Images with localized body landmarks
________________________
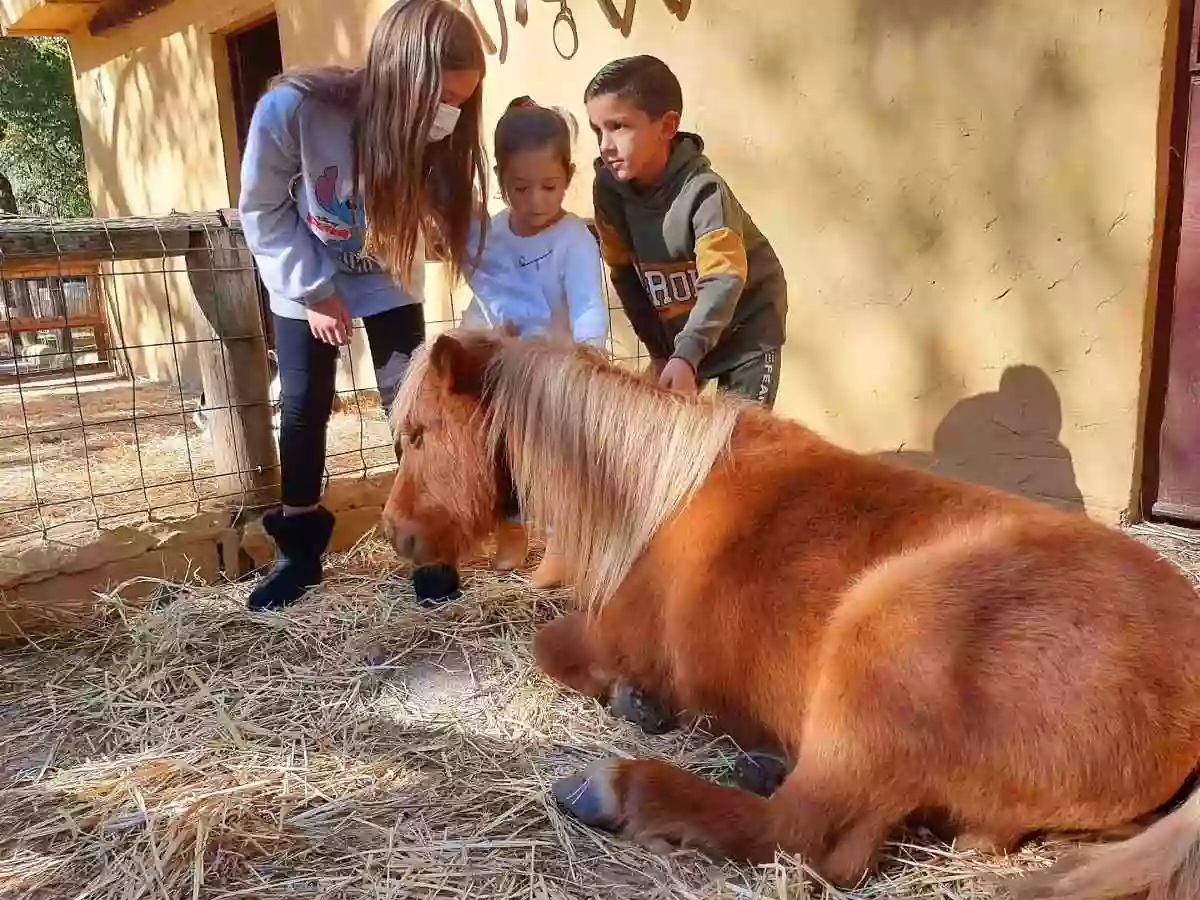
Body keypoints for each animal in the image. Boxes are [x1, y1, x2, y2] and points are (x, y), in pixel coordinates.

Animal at [381, 328, 1200, 897]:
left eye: (419, 434)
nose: (396, 533)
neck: (652, 494)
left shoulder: (607, 634)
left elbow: (548, 646)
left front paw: (633, 701)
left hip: (885, 630)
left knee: (808, 834)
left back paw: (619, 789)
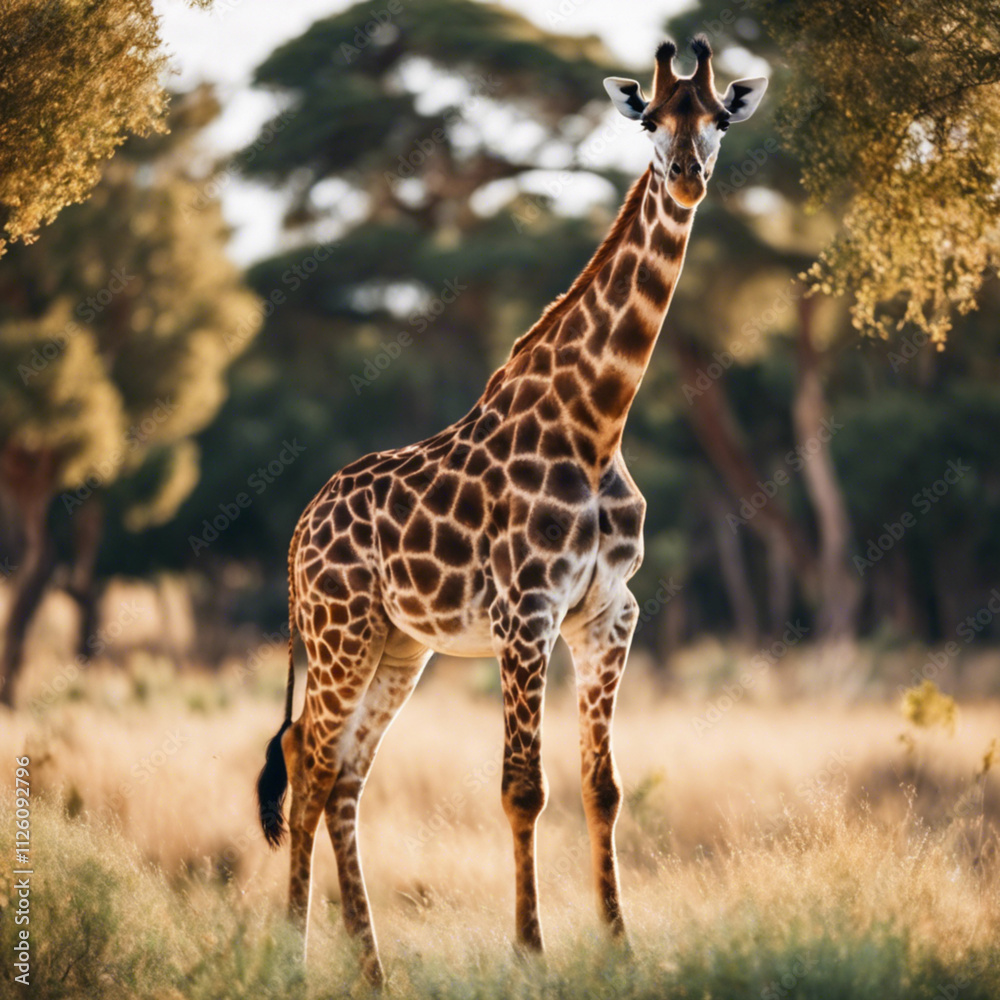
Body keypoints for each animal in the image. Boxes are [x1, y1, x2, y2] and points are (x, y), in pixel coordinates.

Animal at [257, 36, 766, 985]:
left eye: (717, 117)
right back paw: (294, 963)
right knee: (307, 763)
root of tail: (298, 533)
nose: (685, 177)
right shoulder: (524, 613)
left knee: (342, 775)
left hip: (398, 646)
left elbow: (603, 788)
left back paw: (373, 970)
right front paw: (531, 954)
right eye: (650, 118)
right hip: (341, 634)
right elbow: (522, 789)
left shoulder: (608, 613)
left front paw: (620, 947)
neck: (598, 424)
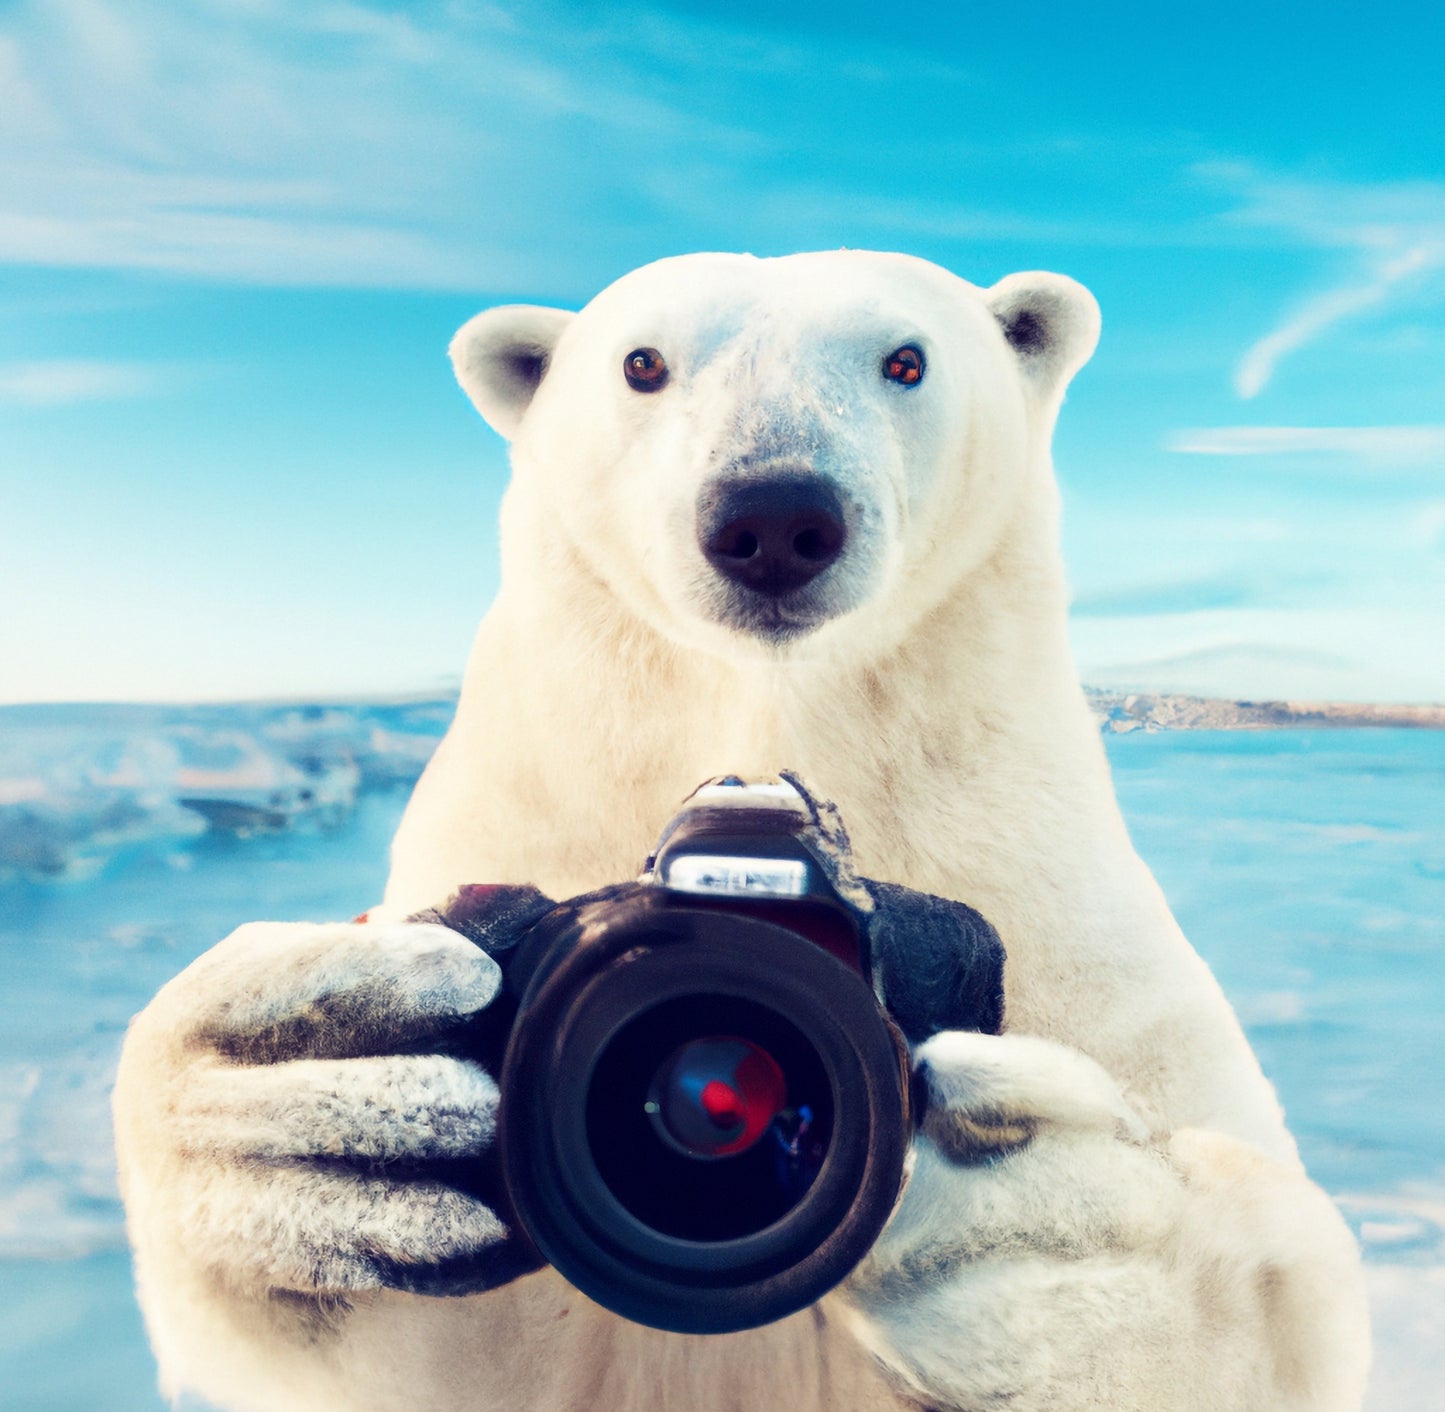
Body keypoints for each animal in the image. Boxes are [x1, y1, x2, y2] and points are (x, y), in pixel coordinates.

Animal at [112, 250, 1371, 1412]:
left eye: (903, 359)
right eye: (641, 362)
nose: (771, 517)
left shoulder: (1058, 914)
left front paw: (1034, 1240)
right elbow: (452, 1343)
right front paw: (295, 1106)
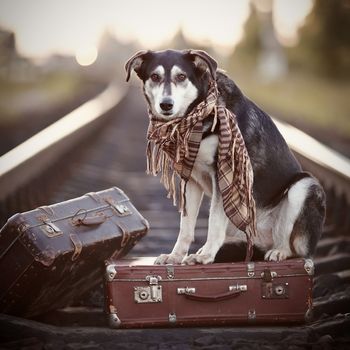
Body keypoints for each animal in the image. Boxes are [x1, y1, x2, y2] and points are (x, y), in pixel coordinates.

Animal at [125, 48, 326, 262]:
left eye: (181, 77)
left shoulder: (225, 174)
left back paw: (279, 251)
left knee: (296, 249)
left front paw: (205, 256)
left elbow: (214, 221)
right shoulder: (191, 179)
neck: (198, 116)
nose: (166, 104)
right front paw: (176, 256)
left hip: (304, 187)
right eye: (155, 76)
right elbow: (185, 226)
________________________
▶ What is required
Only the lines from the one containing "left back paw: (279, 251)" through the last line of the records belong in the answer, each written out exactly.

▶ Written response
left back paw: (279, 251)
left knee: (296, 249)
left front paw: (205, 256)
left elbow: (214, 221)
right shoulder: (191, 179)
neck: (198, 116)
nose: (166, 104)
right front paw: (176, 256)
left hip: (304, 187)
right eye: (155, 76)
right elbow: (185, 226)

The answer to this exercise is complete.